The idea is that if any of my regular LFTs return a positive result, I then take the Home PCR test ASAP and send the sample to the lab ASAP via either a courier or the Priority Post system. If that test returns a positive result as well, I get a call to hot-foot it to hospital to get drugged up again. The sooner the meds are in, the more effective they'll be. Five days is the limit, after that they'll be of no use to me whatsoever. On the menu are Dexamethasone, Sotrovimab, Paxlovid and Molnupiravir, and if they want me to have another vaccine jab I'm going to push for Novavax because 2xAZ + 3xPfiz won't have worked.
But... if I don't have any LFT kits here because they'll only be issued when I'm symptomatic, how the Hell will I know when to deploy the Home PCR kit?
If it takes a day to get LFT kits, and another day to get the Home PCR sample to the lab, and another day to process it and let me know the result, that's three of my five days wasted, and that's not even factoring-in any weekend interference.
No, it's not going to work.
Due to what's being blamed on a system error, the jab-staff at my GP's surgery gave me a FIFTH Covid-19 vaccination today, just one week after I had my fourth.
I told the jab-nurse that I didn't fulfil all of the criteria on the "make sure that..." posters that were stuck onto walls and doors at the surgery, but she was adamant that I wouldn't have been called if I wasn't eligible. I asked her again if she was 100% certain that I was eligible for the jab, she said that she was certain, and before I could finish my next sentence the needle was in and the dose was given. Only after that did she stop being over-zealous for long enough for me to show her my vaccination record cards which clearly showed four jabs, latest one on Friday 21st January. When I showed her the entry for that fourth dose on my GP/SystmOnline patient record, the penny dropped.
The senior nurse has formally reported the incident, and an internal investigation will start on Monday next week.
It's not a system error. The problem is that they have two primary systems, each doing what it was set up to do, but they've not been told to interact with each other in a logical manner because whoever set them up didn't use his/her grey matter. The invitation system doesn't cross-check the patients' records system to determine if due jabs have already been given, it just carpet-bombs the "at higher risk" cohort with text invitations. Then, to make matters worse, when their "make sure that..." poster back-up system prompted me to declare that I was NOT eligible, that declaration was simply dismissed.
The medics and admins believe that their systems are infallible.

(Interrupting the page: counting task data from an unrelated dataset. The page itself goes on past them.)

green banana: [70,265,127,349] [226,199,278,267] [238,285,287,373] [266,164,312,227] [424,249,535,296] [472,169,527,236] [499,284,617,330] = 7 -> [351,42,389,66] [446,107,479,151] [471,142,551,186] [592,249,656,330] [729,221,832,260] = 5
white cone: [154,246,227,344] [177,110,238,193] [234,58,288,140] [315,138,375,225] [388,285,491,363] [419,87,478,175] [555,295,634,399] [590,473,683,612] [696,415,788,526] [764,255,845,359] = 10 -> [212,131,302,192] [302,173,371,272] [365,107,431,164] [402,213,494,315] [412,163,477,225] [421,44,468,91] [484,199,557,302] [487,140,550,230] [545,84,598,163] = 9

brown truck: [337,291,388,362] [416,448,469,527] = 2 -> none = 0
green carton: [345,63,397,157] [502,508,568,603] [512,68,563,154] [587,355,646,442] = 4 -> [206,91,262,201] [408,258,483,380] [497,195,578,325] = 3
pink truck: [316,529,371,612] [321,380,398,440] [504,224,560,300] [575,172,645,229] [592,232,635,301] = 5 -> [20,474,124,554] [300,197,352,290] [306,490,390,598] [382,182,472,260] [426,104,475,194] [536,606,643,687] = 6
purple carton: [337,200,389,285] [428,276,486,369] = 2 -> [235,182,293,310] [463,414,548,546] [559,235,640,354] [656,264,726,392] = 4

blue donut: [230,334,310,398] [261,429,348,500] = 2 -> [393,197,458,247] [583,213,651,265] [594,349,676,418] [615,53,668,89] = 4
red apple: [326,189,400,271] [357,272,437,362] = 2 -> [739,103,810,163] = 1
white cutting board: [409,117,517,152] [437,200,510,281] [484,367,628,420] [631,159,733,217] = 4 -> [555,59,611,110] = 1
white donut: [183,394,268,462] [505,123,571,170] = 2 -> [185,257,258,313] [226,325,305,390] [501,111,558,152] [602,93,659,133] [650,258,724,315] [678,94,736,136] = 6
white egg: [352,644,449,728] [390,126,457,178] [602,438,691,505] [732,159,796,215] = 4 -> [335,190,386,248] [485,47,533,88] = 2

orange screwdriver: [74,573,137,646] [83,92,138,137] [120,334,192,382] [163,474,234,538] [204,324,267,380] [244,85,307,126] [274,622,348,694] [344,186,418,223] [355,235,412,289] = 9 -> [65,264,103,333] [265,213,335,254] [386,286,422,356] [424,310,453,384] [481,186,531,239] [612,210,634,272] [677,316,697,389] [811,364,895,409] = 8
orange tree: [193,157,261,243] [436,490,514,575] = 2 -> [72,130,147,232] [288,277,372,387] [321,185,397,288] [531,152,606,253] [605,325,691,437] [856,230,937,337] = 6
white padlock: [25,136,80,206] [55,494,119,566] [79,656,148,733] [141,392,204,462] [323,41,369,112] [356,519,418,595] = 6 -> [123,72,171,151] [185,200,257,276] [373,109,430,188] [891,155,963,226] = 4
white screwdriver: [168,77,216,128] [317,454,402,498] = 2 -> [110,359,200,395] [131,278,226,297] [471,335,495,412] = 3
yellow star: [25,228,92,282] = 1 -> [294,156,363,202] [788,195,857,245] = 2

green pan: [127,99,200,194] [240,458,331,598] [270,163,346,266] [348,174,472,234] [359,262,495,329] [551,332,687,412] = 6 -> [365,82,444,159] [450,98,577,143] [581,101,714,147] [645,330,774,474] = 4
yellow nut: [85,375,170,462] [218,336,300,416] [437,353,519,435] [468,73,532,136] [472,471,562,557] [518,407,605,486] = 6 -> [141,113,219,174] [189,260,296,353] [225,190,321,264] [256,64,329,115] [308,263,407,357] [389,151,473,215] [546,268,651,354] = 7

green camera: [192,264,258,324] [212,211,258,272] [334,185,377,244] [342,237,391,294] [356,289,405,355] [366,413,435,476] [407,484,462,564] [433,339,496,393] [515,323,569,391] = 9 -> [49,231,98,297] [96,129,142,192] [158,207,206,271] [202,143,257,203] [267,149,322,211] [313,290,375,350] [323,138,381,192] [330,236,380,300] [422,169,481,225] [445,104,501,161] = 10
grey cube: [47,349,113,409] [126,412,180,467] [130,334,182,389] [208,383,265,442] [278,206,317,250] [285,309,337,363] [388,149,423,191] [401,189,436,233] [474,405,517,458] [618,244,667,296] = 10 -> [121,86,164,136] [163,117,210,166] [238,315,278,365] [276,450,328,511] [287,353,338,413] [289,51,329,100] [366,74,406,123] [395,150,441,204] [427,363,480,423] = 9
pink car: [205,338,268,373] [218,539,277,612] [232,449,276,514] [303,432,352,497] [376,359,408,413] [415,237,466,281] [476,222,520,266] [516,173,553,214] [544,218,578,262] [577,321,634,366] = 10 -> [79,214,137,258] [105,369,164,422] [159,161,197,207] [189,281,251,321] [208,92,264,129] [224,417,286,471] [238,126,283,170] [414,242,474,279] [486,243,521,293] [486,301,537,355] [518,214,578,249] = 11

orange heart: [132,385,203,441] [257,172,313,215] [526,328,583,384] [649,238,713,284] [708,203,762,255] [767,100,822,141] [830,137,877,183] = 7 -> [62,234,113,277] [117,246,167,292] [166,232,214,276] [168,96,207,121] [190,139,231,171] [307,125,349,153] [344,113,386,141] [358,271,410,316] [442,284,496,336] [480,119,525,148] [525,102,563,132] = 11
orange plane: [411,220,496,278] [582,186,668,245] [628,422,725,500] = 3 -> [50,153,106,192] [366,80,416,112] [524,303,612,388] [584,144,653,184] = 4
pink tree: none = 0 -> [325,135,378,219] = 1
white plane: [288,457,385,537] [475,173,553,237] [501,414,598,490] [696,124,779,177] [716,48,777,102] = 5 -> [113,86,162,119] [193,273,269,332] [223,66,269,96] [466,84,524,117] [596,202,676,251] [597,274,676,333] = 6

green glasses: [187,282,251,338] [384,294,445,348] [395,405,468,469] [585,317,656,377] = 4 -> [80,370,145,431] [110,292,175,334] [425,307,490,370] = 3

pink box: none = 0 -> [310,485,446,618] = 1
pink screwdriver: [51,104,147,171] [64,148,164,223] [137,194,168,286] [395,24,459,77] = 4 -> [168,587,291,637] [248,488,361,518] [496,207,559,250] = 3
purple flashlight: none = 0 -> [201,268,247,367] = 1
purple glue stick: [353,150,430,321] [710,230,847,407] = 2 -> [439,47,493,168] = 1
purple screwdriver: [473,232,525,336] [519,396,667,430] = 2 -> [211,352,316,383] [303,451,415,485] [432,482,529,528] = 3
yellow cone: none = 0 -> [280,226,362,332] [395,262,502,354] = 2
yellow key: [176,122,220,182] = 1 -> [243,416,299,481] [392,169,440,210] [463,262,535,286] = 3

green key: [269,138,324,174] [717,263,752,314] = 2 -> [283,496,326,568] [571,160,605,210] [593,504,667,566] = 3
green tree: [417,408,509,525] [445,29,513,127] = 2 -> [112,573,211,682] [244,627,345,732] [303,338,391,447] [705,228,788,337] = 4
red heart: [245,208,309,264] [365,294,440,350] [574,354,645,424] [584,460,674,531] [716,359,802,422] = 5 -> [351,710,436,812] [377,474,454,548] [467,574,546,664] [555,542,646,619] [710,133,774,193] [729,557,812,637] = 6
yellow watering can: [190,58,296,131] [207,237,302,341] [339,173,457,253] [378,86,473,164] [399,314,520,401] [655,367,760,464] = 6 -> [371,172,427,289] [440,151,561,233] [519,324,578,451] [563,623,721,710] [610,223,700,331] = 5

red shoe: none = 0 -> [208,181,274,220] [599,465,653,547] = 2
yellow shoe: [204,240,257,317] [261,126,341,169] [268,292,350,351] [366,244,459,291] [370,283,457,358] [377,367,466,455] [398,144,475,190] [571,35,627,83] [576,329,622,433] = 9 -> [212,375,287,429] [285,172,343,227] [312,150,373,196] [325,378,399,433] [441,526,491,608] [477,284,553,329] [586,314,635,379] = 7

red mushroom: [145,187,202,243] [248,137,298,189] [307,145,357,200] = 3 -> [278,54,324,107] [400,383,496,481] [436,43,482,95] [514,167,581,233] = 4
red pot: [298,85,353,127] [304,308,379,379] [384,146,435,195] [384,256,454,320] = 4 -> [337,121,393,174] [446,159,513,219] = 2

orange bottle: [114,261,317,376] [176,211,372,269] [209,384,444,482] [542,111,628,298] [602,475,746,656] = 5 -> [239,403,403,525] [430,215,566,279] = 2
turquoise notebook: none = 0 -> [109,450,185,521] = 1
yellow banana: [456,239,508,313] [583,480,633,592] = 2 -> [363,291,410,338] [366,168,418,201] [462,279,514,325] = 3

What happened today is proof that their belief is unfounded.
It's also proof that they didn't fix the very same problem after they called me for my third jab only a few days after LRI had given it to me back in September.
Last month we were utterly confused by my 3rd jab having been logged as the booster jab on my GP's SystmOnline record.
Yesterday my 4th jab went on that record as a booster jab.
Those two entries can't both be correct - the NHS website clearly states that "A 3rd dose and booster dose (4th dose) of the coronavirus (COVID-19) vaccine is being offered to people aged 12 and over who had a severely weakened immune system when they had their first 2 doses." Leaving aside the poor grammar ("is" should be "are") it's as plain as day that the NHS are saying that, for those who are at higher risk, only the 4th jab is a booster:
Yet my GP's SystmOnline record implies that I've been double-jabbed and then double-boosted, which is farcical.
Something is clearly wrong in somebody's head and/or somebody's system, but there seems to be no way to get it fixed.
I think I'll lose the will to live before Covid-19 gets me.
Got my 4th jab today, but so far it's not featuring on the GOV.UK Coronavirus website vaccinations page which doesn't yet cater for such things.
Maybe they'll catch up with reality before I'm sent for a 5th.